Brand auf Tankmotorschiff

Unter dem Einsatzstichwort FEU SCHIFF entsendete die Leitstelle der Feuerwehr Köln umgehend Einsatzmittel zur Einsatzstelle Höhe Rheinkilometer 690. Insgesamt machten sich 47 Einsatzkräfte mit 17 Fahrzeugen zu Wasser und zu Land auf den Weg.

Am Montagmorgen (12.6. 2017) wurde die Feuerwehr Köln um 07:28 Uhr durch die Leitstelle der Wasserschutzpolizei in Duisburg über einen Brand im Maschinenraum eines Tankmotorschiffes auf dem Rheinstrom in Höhe der Zoobrücke in Kenntnis gesetzt. Der Notruf wurde über Rheinfunk durch das betroffene Tankmotorschiff „FINT“, welches unter niederländischer Flagge fährt, abgesetzt und erreichte auf diesem Meldeweg bestimmungsgemäß die Leitstelle der Wasserschutzpolizei.

Die Leitstelle der Feuerwehr Köln entsendete umgehend Einsatzmittel gemäß dem Einsatzstichwort „FEU SCHIFF“ zur Einsatzstelle Höhe Rheinkilometer 690. Insgesamt machten sich 47 Einsatzkräfte mit 17 Fahrzeugen zu Wasser und zu Land auf den Weg zur Einsatzstelle.
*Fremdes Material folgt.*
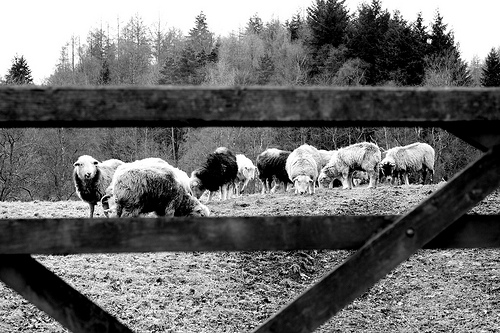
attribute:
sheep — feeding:
[72, 139, 443, 214]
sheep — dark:
[188, 147, 238, 201]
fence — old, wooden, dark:
[3, 71, 499, 331]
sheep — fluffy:
[105, 154, 209, 218]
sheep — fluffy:
[73, 151, 125, 209]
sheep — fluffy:
[380, 137, 437, 179]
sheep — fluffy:
[316, 140, 386, 192]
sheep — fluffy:
[287, 141, 319, 197]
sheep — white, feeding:
[281, 143, 326, 198]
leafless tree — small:
[2, 127, 33, 201]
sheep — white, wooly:
[282, 141, 327, 196]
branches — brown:
[2, 129, 68, 207]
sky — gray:
[0, 2, 497, 86]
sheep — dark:
[194, 150, 236, 197]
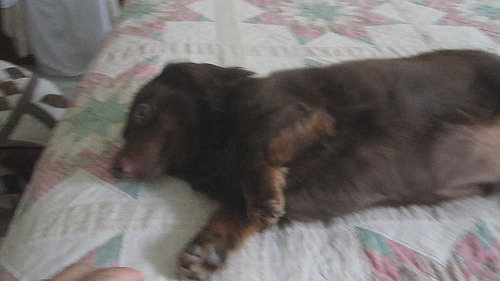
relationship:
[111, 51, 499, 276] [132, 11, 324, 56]
dog laying on quilt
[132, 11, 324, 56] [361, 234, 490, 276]
quilt mutli colored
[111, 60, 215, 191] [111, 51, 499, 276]
head of dog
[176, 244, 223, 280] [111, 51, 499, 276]
paw of dog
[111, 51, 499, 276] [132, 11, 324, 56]
dog on quilt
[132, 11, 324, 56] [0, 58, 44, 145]
quilt on floor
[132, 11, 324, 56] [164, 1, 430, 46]
quilt on bed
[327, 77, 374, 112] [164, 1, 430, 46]
brown dog on bed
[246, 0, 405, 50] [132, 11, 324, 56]
star shaped pattern on quilt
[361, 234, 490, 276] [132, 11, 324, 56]
pattern on quilt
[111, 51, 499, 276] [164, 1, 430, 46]
dog on bed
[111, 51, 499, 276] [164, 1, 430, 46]
dog lying on bed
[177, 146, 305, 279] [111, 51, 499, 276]
legs of dog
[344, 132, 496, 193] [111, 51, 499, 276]
belly of dog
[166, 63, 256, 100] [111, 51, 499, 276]
ear of dog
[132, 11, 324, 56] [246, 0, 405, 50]
quilt has pattern of star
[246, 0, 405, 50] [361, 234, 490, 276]
star has multi colored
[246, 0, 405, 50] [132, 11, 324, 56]
star on a quilt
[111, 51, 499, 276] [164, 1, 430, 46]
dog laying on bed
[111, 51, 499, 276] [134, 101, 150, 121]
dog has an eye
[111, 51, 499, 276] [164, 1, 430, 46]
dog relaxing on bed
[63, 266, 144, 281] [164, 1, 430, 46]
hand on bed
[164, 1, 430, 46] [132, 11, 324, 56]
bed with quilt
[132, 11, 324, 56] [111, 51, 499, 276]
quilt under dog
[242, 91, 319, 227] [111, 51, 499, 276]
leg on dog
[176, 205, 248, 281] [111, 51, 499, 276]
right leg of dog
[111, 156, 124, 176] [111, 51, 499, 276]
nose of a dog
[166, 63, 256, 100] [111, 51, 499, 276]
ear of a dog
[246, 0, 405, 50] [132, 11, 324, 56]
star pattern on quilt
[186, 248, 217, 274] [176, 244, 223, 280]
bottom of paw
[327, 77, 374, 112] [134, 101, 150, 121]
brown dog eye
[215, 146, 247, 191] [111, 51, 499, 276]
chest of dog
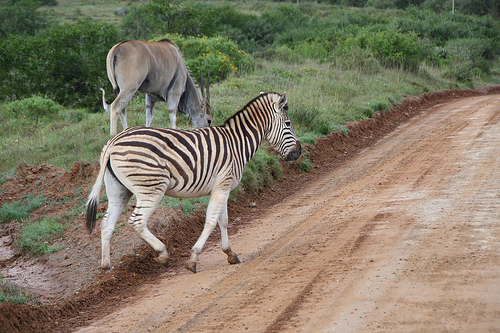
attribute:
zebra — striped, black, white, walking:
[86, 90, 302, 275]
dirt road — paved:
[51, 89, 500, 331]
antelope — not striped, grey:
[98, 38, 213, 137]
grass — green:
[1, 2, 497, 293]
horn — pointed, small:
[205, 71, 212, 106]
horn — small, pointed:
[197, 70, 205, 105]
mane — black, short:
[220, 92, 280, 124]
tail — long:
[84, 141, 115, 234]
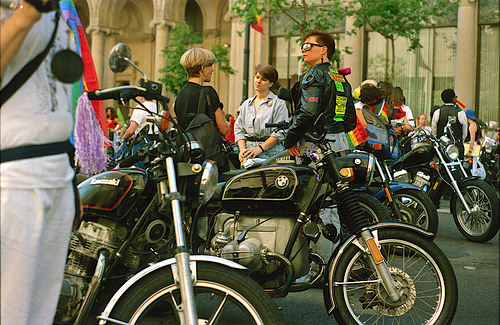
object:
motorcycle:
[79, 101, 463, 324]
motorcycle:
[218, 117, 443, 256]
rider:
[278, 31, 356, 285]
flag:
[80, 57, 133, 176]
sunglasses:
[300, 41, 324, 51]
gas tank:
[215, 157, 327, 213]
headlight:
[336, 150, 385, 186]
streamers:
[70, 92, 112, 176]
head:
[301, 27, 339, 63]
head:
[178, 46, 213, 79]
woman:
[232, 60, 289, 160]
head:
[250, 63, 278, 99]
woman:
[282, 32, 347, 170]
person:
[427, 88, 469, 144]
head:
[441, 84, 459, 111]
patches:
[333, 82, 346, 117]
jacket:
[282, 61, 358, 144]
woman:
[172, 46, 225, 171]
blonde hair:
[178, 48, 216, 68]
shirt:
[228, 90, 289, 146]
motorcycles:
[51, 37, 284, 325]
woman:
[0, 11, 111, 315]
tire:
[100, 249, 295, 324]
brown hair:
[249, 64, 278, 83]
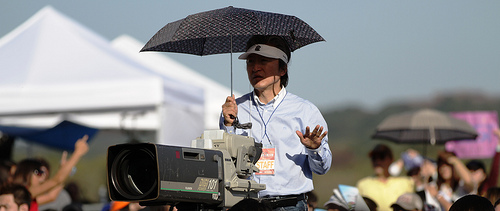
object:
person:
[220, 43, 332, 210]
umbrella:
[138, 6, 327, 130]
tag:
[253, 148, 275, 174]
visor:
[238, 43, 291, 66]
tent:
[0, 6, 249, 151]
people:
[0, 135, 96, 210]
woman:
[0, 134, 91, 211]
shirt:
[219, 84, 332, 198]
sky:
[0, 1, 499, 115]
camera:
[105, 134, 265, 210]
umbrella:
[369, 107, 479, 162]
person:
[353, 144, 416, 210]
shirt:
[357, 175, 414, 210]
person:
[438, 148, 499, 197]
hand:
[295, 124, 329, 148]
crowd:
[353, 142, 499, 210]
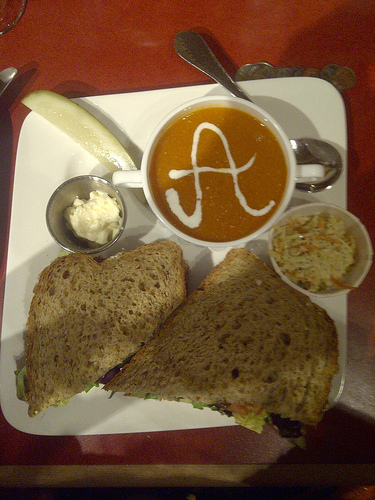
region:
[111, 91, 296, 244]
Cup of soup with letter A written in sour cream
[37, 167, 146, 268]
A serving of butter in a stainless steel container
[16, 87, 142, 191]
A slice of a pickle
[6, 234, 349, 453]
Two halves of a sandwich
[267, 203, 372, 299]
A bowl of cole slaw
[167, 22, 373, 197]
A spoon behind a cup of soup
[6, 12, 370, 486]
Lunch of soup and a sandwich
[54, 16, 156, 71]
A reddish countertop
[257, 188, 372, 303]
A bowl of relish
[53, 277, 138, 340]
Part of a slice of brown bread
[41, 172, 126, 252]
Butter in a silver bowl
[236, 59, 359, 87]
A row of coins on table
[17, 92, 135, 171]
A slice of pickle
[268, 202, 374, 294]
Coleslaw in a white paper cup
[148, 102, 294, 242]
The letter A in soup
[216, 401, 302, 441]
Lettuce inside sandwich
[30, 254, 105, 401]
Slice of wheat bread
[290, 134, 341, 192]
silver spoon on plate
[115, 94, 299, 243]
A white mug with soup in it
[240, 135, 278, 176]
Orange tomato soup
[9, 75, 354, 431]
a plate with food on it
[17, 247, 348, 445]
a sandwich is on the plate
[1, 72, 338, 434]
the plate is white in color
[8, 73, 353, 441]
the plate is a square like shape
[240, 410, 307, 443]
the sandwich has lettuce in it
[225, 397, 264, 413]
tomatoes are in the sandwich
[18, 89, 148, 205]
a pickle is on the plate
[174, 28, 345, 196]
a spoon is on the plate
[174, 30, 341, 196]
the spoon is silver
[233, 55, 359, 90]
coins are right beside the plate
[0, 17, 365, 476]
food in dinner plate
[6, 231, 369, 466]
sandwich on dinner plate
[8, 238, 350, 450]
sandwich bread is brown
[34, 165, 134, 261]
silver container on plate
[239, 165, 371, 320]
white container on plate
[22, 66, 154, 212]
pickle spear on plate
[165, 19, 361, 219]
spoon on corner of plate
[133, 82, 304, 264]
white bowl on plate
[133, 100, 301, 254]
orange soup in bowl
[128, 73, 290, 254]
white sauce on soup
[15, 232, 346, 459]
two sandwich halves with wheat bread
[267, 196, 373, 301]
small circular bowl of coleslaw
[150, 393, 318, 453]
lettuce and tomato inside of sandwich half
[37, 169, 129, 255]
small circular metal bowl of mayonnaise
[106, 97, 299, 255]
white coffee cup of brown beverage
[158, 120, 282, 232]
white liquid design on top of brown beverage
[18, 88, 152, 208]
long slice of pickle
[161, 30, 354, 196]
metal spoon next to coffee cup on white plate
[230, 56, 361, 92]
loose change at edge of white plate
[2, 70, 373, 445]
white square porcelain plate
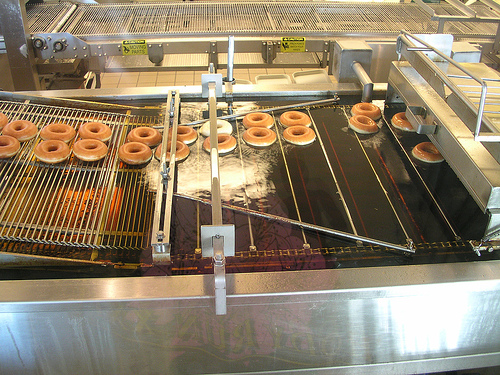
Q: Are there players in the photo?
A: No, there are no players.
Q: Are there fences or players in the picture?
A: No, there are no players or fences.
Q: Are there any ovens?
A: Yes, there is an oven.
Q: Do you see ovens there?
A: Yes, there is an oven.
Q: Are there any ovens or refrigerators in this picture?
A: Yes, there is an oven.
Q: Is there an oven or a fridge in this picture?
A: Yes, there is an oven.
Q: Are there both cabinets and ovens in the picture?
A: No, there is an oven but no cabinets.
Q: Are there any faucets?
A: No, there are no faucets.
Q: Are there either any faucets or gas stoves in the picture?
A: No, there are no faucets or gas stoves.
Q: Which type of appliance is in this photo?
A: The appliance is an oven.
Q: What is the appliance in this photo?
A: The appliance is an oven.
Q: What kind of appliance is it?
A: The appliance is an oven.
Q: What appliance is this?
A: That is an oven.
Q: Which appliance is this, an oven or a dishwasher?
A: That is an oven.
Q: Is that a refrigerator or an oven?
A: That is an oven.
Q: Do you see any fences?
A: No, there are no fences.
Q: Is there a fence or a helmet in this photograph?
A: No, there are no fences or helmets.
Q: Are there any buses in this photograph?
A: No, there are no buses.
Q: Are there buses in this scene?
A: No, there are no buses.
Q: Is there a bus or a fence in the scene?
A: No, there are no buses or fences.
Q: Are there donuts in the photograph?
A: Yes, there are donuts.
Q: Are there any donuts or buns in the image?
A: Yes, there are donuts.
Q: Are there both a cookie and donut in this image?
A: No, there are donuts but no cookies.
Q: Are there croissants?
A: No, there are no croissants.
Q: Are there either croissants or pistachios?
A: No, there are no croissants or pistachios.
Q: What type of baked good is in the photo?
A: The baked good is donuts.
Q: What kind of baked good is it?
A: The food is donuts.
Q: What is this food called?
A: These are donuts.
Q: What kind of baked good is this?
A: These are donuts.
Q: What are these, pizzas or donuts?
A: These are donuts.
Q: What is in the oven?
A: The donuts are in the oven.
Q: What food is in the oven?
A: The food is donuts.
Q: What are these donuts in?
A: The donuts are in the oven.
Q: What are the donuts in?
A: The donuts are in the oven.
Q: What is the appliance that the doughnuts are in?
A: The appliance is an oven.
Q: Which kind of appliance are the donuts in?
A: The doughnuts are in the oven.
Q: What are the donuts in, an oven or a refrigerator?
A: The donuts are in an oven.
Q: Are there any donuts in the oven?
A: Yes, there are donuts in the oven.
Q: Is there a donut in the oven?
A: Yes, there are donuts in the oven.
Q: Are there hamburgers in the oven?
A: No, there are donuts in the oven.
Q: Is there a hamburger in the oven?
A: No, there are donuts in the oven.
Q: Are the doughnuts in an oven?
A: Yes, the doughnuts are in an oven.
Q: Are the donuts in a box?
A: No, the donuts are in an oven.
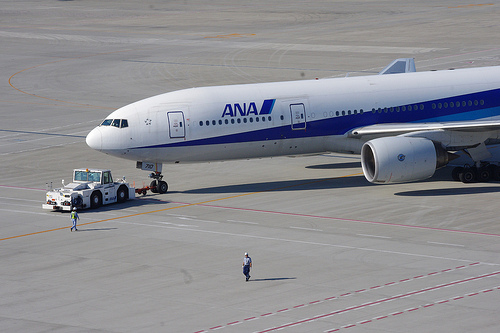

Aufgrund der zu diesem Zeitpunkt unklaren Lage des Schiffes im Rheinstrom, wurden landseitige Einsatzkräfte zunächst an beide Rheinseiten entsendet. Letztendlich lag das Schiff linksrheinisch in circa 50 Metern Entfernung zum Ufer vor Anker.

Brennendes Dämmmaterial

Vor Ort bestätigte sich das Meldebild, jedoch handelte es sich um einen Brand kleineren Ausmaßes. Im Maschinenraum war Dämmmaterial in Brand geraten. Die Besatzung des Schiffes unternahm noch vor Eintreffen der Feuerwehr eigene Löschversuche, welche sich als wirkungsvoll erwiesen, sodass sich die Maßnahmen der Feuerwehr auf Nachlösch- sowie Entrauchungsarbeiten beschränkte. Beladen war das Tankmotorschiff mit 2.190 Tonnen Dieselkraftstoff. Ein Übergreifen des Brandes auf den Laderaum war zu keinem Zeitpunkt zu befürchten.

Das Löschboot „Hydra“ der Feuerwehr Köln machte am vor Anker liegenden, nicht fahrbereiten Tankmotorschiff fest und sicherte dieses. Einsatzkräfte des Löschbootes verschafften sich dann ausgerüstet mit schwerem Atemschutz Zugang zum Maschinenraum. Unter Verwendung einer Wärmebildkamera wurde brennendes Dämmmaterial entfernt und an Deck gebracht, wo es im sicheren Bereich gelöscht wurde.

Keine Verletzten

Nach Abschluss der Brandbekämpfungsmaßnahmen wurde der Maschinenraum belüftet. Abschließende Messungen auf Brandgase verliefen ohne Nachweis auf diese und das Schiff konnte bereits gegen 09:00 Uhr an die Wasserschutzpolizei übergeben werden. Von den insgesamt zehn an Bord befindlichen Besatzungsmitgliedern wurde niemand verletzt.

Das Rettungsboot „Ursula“ der Feuerwehr Köln sicherte die Einsatzstelle wasserseitig im Rahmen des Eigenschutzes und transportierte fortwährend weitere Einsatzkräfte vom Ufer zum Schiff.

Ein weiteres Löschboot der Feuerwehr Bonn wurde frühzeitig zur Unterstützung angefordert und erreichte noch während der Einsatzmaßnahmen die Domstadt. Es verblieb in Bereitschaft an einem Steiger unterhalb der Zoobrücke. Ein Einsatz wurde nicht notwendig.

Im Einsatz

Die Feuerwehr Köln war mit Einsatzkräften der Feuerlöschbootstation im Deutzer Hafen sowie weiteren Einsatzkräften der Feuer- und Rettungswachen Altstadt-Süd, Deutz, Mülheim, Weidenpesch und Marienburg vor Ort. Die Einsatzleitung wurde vom Führungsdienst der Branddirektion aus Weidenpesch wahrgenommen.